No matter how many flawless custards or mirror glazes you’ve made in your life, some culinary techniques just seem to invite disaster, especially those that hinge on precise temperature control. If you need to evenly heat a delicate substance to a precise temperature, the microwave might seem like a horrible choice—but it’s often the best tool for the job.

Traditional heating methods—double boilers, ovens, skillets, and the like—heat food via thermal conduction, so the outer layers necessarily heat before the center does, even with constant whisking or stirring. Uneven heat is the enemy of temperature-reliant processes like tempering chocolate or caramelizing sugar, so an old electric range or uncalibrated oven can really work against you. Double boilers and bains-marie can effectively moderate finicky heat sources, but they could add excess moisture to whatever you’re cooking. In some cases, a little water is no big deal—but in others, it’s the kiss of death.

If you’re trying to heat a homogenous liquid to a specific temperature as quickly and evenly as possible, the humble microwave oven won’t let you down. Microwaves work by making water, fat, and sugar molecules spin around like crazy—which releases heat—so they cook the interior of liquids at roughly the same rate as the exterior. (This isn’t true for solid foods, especially frozen items like Hot Pockets, whose molecules are tied up in rigid structures that prevent them from rotating at a consistent rate.) Even better, they’re usually so powerful that whatever temperature increase you’re after happens in mere minutes.

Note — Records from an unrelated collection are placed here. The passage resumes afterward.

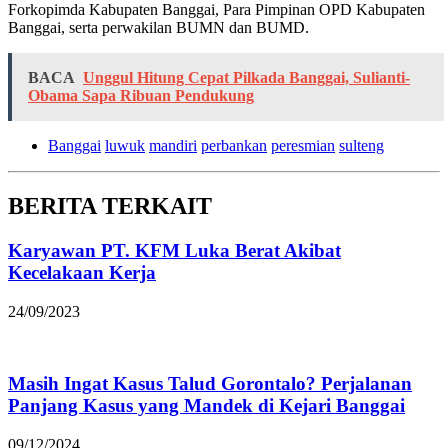
Forkopimda Kabupaten Banggai, Para Pimpinan OPD Kabupaten
Banggai, serta perwakilan BUMN dan BUMD.
BACA
Unggul Hitung Cepat Pilkada Banggai, Sulianti-
Obama Sapa Ribuan Pendukung
Banggai
luwuk
mandiri
perbankan
peresmian
sulteng
BERITA TERKAIT
Karyawan PT. KFM Luka Berat Akibat
Kecelakaan Kerja
24/09/2023
Masih Ingat Kasus Talud Gorontalo? Perjalanan
Panjang Kasus yang Mandek di Kejari Banggai
09/12/2024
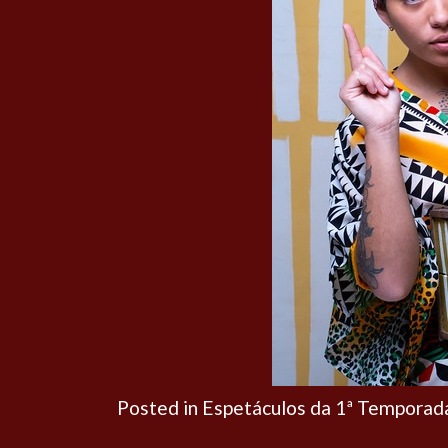
Posted in
Espetáculos da 1ª Temporad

Zapping a custard in the microwave feels like cheating—but the results will convert you. I’ve recently started cooking lemon curd in the microwave, and I’m never going back. As custards go, lemon curd is pretty chill; it doesn’t need to be tempered, and all that acid facilitates a smooth emulsion. That forgiving nature makes lemon curd a perfect poster child for this method. If the microwave significantly improves an already-simple process (and it sure does), just think of what it can do for more annoying ones; consider this a gateway drug to the wonderful, low-pressure world of microwaved custard.


Microwave Lemon Curd

Photo: A.A. Newton

The proportions called for below work perfectly for my tastes—super-tart, with a good hit of salt to balance the sugar, and soft enough to eat like pudding straight from the jar—but if you’re in a committed relationship with a specific lemon curd recipe, use that one. Just don’t skip the microwave, which is kind of the whole point here. A fast-read electronic thermometer will ensure you nail the temperature, but skip it if you’re confident in your ability to eyeball a perfectly-cooked custard.

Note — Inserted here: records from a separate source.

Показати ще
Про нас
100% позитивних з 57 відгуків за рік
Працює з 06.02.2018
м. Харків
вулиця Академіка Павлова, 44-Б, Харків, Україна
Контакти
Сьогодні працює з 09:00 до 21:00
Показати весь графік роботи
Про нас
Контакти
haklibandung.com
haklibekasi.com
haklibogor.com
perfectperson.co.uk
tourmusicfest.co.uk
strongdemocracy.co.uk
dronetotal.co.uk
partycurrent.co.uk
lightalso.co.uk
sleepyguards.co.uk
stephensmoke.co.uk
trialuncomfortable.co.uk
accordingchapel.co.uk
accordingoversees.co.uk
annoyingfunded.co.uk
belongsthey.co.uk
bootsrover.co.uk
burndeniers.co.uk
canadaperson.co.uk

A note on lemon size: the lemons at ALDI have been absolute units as of late, so two of them yielded a generous half-cup of juice and a mountain of zest. If your lemons are smaller, you might need three, or even four. This will make just about a cup and a half of curd, which perfectly fills a repurposed jam jar; it scales well though, so make as much as your heart desires.


  • ½ cup (200 g) granulated sugar
  • ¼ teaspoon table salt
  • Zest and juice of two large or three medium lemons; you need about ½ cup (120 milliliters / 120 grams) of juice
  • 1 large egg plus 1 egg yolk
  • ½ stick (4 ounces, 114 grams, 4 tablespoons) salted butter


Measure the sugar and salt into a large, microwave-safe bowl or measuring cup. Zest the lemons directly into the sugar and salt, then rub together with your fingertips until everything smells nice and lemony.